Although villains must by definition be antagonistic, they do not need to be simplistic, even when portrayed in 8-bit or on a budget. I find examples of strong, complicated female villains in stories everywhere - Maleficent from Charles Perrault's Sleeping Beauty, Medusa and various goddesses from Greek/Roman mythology - but even these figures are over-simplified by video games. Medusa actually was once a priestess of Athena, beautiful and devoted, but Athena turned her into a monster after the goddess caught Poseidon raping Medusa in Athena's temple. Punished for getting raped - there has to be a vibrant, dark, complicated woman inside Medusa that video games essentially ignore, preferring to dwell on the snakes that comprise her hair and how her gaze can turn one to stone (God of War, Disney's PS1 Hercules).
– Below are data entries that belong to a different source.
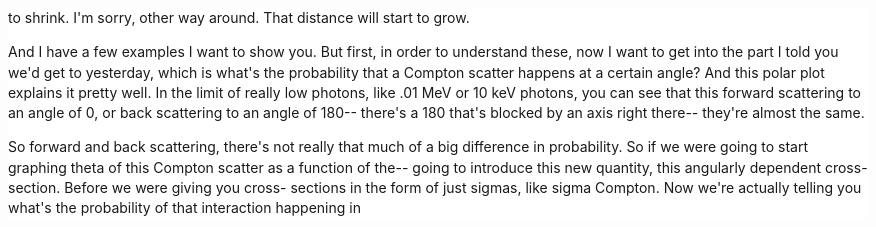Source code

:   <span m="676200">to</span> <span m="676320">shrink.</span> <span m="678230">I'm</span>
  <span m="678320">sorry,</span> <span m="678510">other</span> <span m="678650">way</span>
  <span m="678770">around.</span> <span m="678980">That</span> <span m="679100">distance</span>
  <span m="679490">will</span> <span m="679580">start</span> <span m="679850">to</span>
  <span m="679940">grow.</span></p><p><span m="681260">And</span> <span m="681370">I</span>
  <span m="681430">have</span> <span m="681580">a</span> <span m="681640">few</span>
  <span m="681850">examples</span> <span m="682360">I</span> <span m="682420">want</span>
  <span m="682540">to</span> <span m="682600">show</span> <span m="682780">you.</span>
  <span m="685380">But</span> <span m="685500">first,</span> <span m="685860">in</span>
  <span m="685980">order</span> <span m="686130">to</span> <span m="686730">understand</span>
  <span m="687330">these,</span> <span m="687600">now</span> <span m="687900">I</span>
  <span m="687990">want</span> <span m="688110">to</span> <span m="688170">get</span>
  <span m="688290">into</span> <span m="688470">the</span> <span m="688560">part</span>
  <span m="688800">I</span> <span m="688860">told</span> <span m="689100">you</span>
  <span m="689160">we'd</span> <span m="689250">get</span> <span m="689400">to</span>
  <span m="689490">yesterday,</span> <span m="690390">which</span> <span m="690570">is</span>
  <span m="690690">what's</span> <span m="690930">the</span> <span m="691020">probability</span>
  <span m="692280">that</span> <span m="692610">a</span> <span m="692910">Compton</span>
  <span m="693570">scatter</span> <span m="693650">happens</span> <span m="694020">at</span>
  <span m="694110">a</span> <span m="694170">certain</span> <span m="694470">angle?</span>
  <span m="695520">And</span> <span m="695640">this</span> <span m="695820">polar</span>
  <span m="696150">plot</span> <span m="696420">explains</span> <span m="696900">it</span>
  <span m="696990">pretty</span> <span m="697260">well.</span> <span m="697980">In</span>
  <span m="698100">the</span> <span m="698190">limit</span> <span m="698640">of</span>
  <span m="699450">really</span> <span m="699840">low</span> <span m="700260">photons,</span>
  <span m="700860">like</span> <span m="701490">.01</span> <span m="701790">MeV</span>
  <span m="702570">or</span> <span m="703170">10</span> <span m="703440">keV</span>
  <span m="703950">photons,</span> <span m="705240">you</span> <span m="705360">can</span>
  <span m="705510">see</span> <span m="705720">that</span> <span m="705870">this</span>
  <span m="706110">forward</span> <span m="706590">scattering</span> <span m="707070">to</span>
  <span m="707220">an</span> <span m="707310">angle</span> <span m="707580">of</span>
  <span m="707670">0,</span> <span m="708600">or</span> <span m="708750">back</span>
  <span m="709080">scattering</span> <span m="709590">to</span> <span m="709710">an</span>
  <span m="709800">angle</span> <span m="710070">of</span> <span m="710190">180--</span>
  <span m="710790">there's</span> <span m="711000">a</span> <span m="711600">180</span>
  <span m="712020">that's</span> <span m="712200">blocked</span> <span m="712590">by</span>
  <span m="712770">an</span> <span m="712890">axis</span> <span m="713310">right</span>
  <span m="713490">there--</span> <span m="714240">they're</span> <span m="714420">almost</span>
  <span m="714900">the</span> <span m="715020">same.</span></p><p><span m="716250">So</span>
  <span m="716460">forward</span> <span m="717030">and</span> <span m="717150">back</span>
  <span m="717480">scattering,</span> <span m="718800">there's</span> <span m="718980">not</span>
  <span m="719160">really</span> <span m="719400">that</span> <span m="719550">much</span>
  <span m="719730">of</span> <span m="719820">a</span> <span m="719880">big</span>
  <span m="720570">difference</span> <span m="720960">in</span> <span m="721050">probability.</span>
  <span m="722920">So</span> <span m="723010">if</span> <span m="723050">we</span>
  <span m="723210">were</span> <span m="723330">going</span> <span m="723450">to</span>
  <span m="723510">start</span> <span m="723840">graphing</span> <span m="725400">theta</span>
  <span m="725970">of</span> <span m="726120">this</span> <span m="726330">Compton</span>
  <span m="726780">scatter</span> <span m="727800">as</span> <span m="727950">a</span>
  <span m="728010">function</span> <span m="728370">of</span> <span m="728490">the--</span>
  <span m="729570">going</span> <span m="729830">to</span> <span m="729930">introduce</span>
  <span m="730350">this</span> <span m="730530">new</span> <span m="730710">quantity,</span>
  <span m="731310">this</span> <span m="731610">angularly</span> <span m="732330">dependent</span>
  <span m="734160">cross-section.</span> <span m="737060">Before</span> <span m="737450">we</span>
  <span m="737570">were</span> <span m="737660">giving</span> <span m="737900">you</span>
  <span m="737990">cross-</span> <span m="738290">sections</span> <span m="738620">in</span>
  <span m="738710">the</span> <span m="738770">form</span> <span m="739040">of</span>
  <span m="739130">just</span> <span m="739470">sigmas,</span> <span m="740210">like</span>
  <span m="740420">sigma</span> <span m="740750">Compton.</span> <span m="744110">Now</span>
  <span m="744380">we're</span> <span m="744500">actually</span> <span m="744800">telling</span>
  <span m="745010">you</span> <span m="745130">what's</span> <span m="745370">the</span>
  <span m="745460">probability</span> <span m="746240">of</span> <span m="746540">that</span>
  <span m="746810">interaction</span> <span m="747500">happening</span> <span m="748970">in</span>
The game Kid Icarus and its sequel offer improved interpretations of Medusa - a female entity caught in her own revenge plot who eventually tires so much of being Hades' puppet that she wishes for death...and eventually gets it.
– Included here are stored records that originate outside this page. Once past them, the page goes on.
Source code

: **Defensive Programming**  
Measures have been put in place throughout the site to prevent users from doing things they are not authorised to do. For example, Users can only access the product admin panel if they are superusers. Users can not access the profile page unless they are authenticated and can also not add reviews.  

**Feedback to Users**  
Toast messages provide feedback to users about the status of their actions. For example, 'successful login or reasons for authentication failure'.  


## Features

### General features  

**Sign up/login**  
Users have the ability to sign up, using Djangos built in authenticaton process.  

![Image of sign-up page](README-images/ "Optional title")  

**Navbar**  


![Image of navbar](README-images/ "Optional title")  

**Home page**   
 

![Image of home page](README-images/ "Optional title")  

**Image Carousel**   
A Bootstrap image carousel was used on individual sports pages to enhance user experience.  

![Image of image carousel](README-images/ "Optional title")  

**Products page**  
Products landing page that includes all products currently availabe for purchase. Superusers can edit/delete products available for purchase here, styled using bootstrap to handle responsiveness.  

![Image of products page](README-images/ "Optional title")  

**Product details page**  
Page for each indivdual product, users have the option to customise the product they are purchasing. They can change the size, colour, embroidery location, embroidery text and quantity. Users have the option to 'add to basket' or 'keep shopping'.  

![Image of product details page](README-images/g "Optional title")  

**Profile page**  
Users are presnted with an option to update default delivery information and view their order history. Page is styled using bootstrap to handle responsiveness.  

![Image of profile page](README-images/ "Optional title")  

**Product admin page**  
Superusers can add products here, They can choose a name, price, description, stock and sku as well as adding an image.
Maleficent only appears (officially) in Disney's Kingdom Hearts series for copyright reasons, but glimmers of the villain have made their way into Flemeth, a very delightfully ambivalent female character from the Dragon Age series. Like Maleficent, Flemeth is extremely old and powerful, can turn into a dragon (or perhaps is a dragon that can turn into a human), and the matter of her beauty is a touchy subject.Maleficent is more misunderstood in the original French tale than in the watered-down Disney interpretation. She lives alone (is powerful enough to do so), she "pricks the finger" of Sleeping Beauty with the intent to "kill" her. In French, the phrase for an orgasm is une petite mort - a little death. It's entirely feasible that Maleficent's spinning wheel prick is a substitute for a penis. That is, that she is sexually interested in Sleeping Beauty/Princess Aurora and is thus potentially at least bisexual.
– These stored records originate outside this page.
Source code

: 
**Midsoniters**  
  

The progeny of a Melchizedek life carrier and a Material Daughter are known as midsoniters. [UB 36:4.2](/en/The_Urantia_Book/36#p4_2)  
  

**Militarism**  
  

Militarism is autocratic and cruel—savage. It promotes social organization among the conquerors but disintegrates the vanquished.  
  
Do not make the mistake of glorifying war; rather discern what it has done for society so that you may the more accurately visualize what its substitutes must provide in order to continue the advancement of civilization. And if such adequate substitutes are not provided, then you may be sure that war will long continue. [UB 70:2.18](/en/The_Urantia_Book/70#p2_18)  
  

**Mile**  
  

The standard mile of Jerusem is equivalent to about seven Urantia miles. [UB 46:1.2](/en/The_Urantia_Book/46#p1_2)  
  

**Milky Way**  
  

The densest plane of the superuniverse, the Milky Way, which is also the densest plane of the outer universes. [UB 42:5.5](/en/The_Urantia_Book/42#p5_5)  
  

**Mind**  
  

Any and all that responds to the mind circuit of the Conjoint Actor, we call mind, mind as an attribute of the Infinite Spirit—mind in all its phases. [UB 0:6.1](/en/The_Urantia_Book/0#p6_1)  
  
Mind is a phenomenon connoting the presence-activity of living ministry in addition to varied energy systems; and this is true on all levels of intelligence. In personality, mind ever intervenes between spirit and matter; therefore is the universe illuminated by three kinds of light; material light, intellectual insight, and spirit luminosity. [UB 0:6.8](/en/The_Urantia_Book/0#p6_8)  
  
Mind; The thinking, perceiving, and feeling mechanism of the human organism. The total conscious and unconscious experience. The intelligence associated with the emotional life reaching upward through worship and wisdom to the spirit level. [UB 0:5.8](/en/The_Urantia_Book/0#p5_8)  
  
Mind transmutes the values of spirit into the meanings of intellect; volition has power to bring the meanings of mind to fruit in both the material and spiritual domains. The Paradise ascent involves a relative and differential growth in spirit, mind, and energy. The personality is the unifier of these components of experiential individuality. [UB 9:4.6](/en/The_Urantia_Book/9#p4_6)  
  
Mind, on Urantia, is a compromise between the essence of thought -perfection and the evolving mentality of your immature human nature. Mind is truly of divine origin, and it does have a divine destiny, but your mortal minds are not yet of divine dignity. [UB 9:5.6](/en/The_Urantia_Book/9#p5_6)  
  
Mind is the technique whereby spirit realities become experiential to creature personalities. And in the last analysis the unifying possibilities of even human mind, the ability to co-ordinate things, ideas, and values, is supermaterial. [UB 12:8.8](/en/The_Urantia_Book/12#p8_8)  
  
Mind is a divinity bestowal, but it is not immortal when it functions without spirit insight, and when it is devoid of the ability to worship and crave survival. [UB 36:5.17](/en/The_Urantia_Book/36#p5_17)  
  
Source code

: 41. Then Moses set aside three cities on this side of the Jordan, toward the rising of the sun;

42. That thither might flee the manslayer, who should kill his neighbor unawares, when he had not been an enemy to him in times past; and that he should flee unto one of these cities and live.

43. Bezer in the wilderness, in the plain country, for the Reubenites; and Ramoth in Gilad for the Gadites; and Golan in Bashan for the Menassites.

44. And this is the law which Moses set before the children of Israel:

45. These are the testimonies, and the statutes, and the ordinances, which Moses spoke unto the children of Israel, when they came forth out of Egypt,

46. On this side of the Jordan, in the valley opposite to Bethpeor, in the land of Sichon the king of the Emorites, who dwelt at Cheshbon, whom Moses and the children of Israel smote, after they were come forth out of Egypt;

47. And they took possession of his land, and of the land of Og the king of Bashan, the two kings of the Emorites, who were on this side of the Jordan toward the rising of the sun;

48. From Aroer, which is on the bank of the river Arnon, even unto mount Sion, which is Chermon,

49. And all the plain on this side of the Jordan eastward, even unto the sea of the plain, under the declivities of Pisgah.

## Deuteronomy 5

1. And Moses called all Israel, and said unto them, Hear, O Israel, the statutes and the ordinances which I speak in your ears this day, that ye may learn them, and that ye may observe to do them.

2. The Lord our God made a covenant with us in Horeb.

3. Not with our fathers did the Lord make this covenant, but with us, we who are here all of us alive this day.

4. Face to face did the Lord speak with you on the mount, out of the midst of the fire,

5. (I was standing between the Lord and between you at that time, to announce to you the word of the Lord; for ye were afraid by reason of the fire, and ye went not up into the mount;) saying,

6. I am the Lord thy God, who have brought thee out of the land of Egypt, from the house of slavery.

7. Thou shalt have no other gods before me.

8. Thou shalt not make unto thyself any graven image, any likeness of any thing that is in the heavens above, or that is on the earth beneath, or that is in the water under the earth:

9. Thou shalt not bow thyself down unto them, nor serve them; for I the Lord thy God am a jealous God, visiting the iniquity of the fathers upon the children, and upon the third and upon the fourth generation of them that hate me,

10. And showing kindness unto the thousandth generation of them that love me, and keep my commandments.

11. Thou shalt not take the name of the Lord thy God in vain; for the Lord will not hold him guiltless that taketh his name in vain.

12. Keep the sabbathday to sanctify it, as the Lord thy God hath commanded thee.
Where is this richness in female villains in video games?

Flemeth is a female video game villain who rivals Maleficent's complexity. In discussing this entry, a friend also recommended GLaDOS from the Portal series, and I concede that she is more dynamic than many other female villains (and female characters in general). GLaDOS still unfortunately fits the "female hysteria" trope, but because she's technically AI, she is reminiscent of the horrifying HAL 9000. Both are products of human hubris.

Flemeth's allure, though, is that she is morally ambiguous. She helps the Grey Warden and the Champion of Kirkwall, but she is an ages-old "abomination" who allegedly preserves her beauty and lifeforce by raising and killing her daughters over and over again. She hides her allegiances and doesn't want to involve herself too deeply in the affairs of good and evil...but it seems certain that she will eventually pursue her daughter Morrigan. Only the evolution of the series will tell.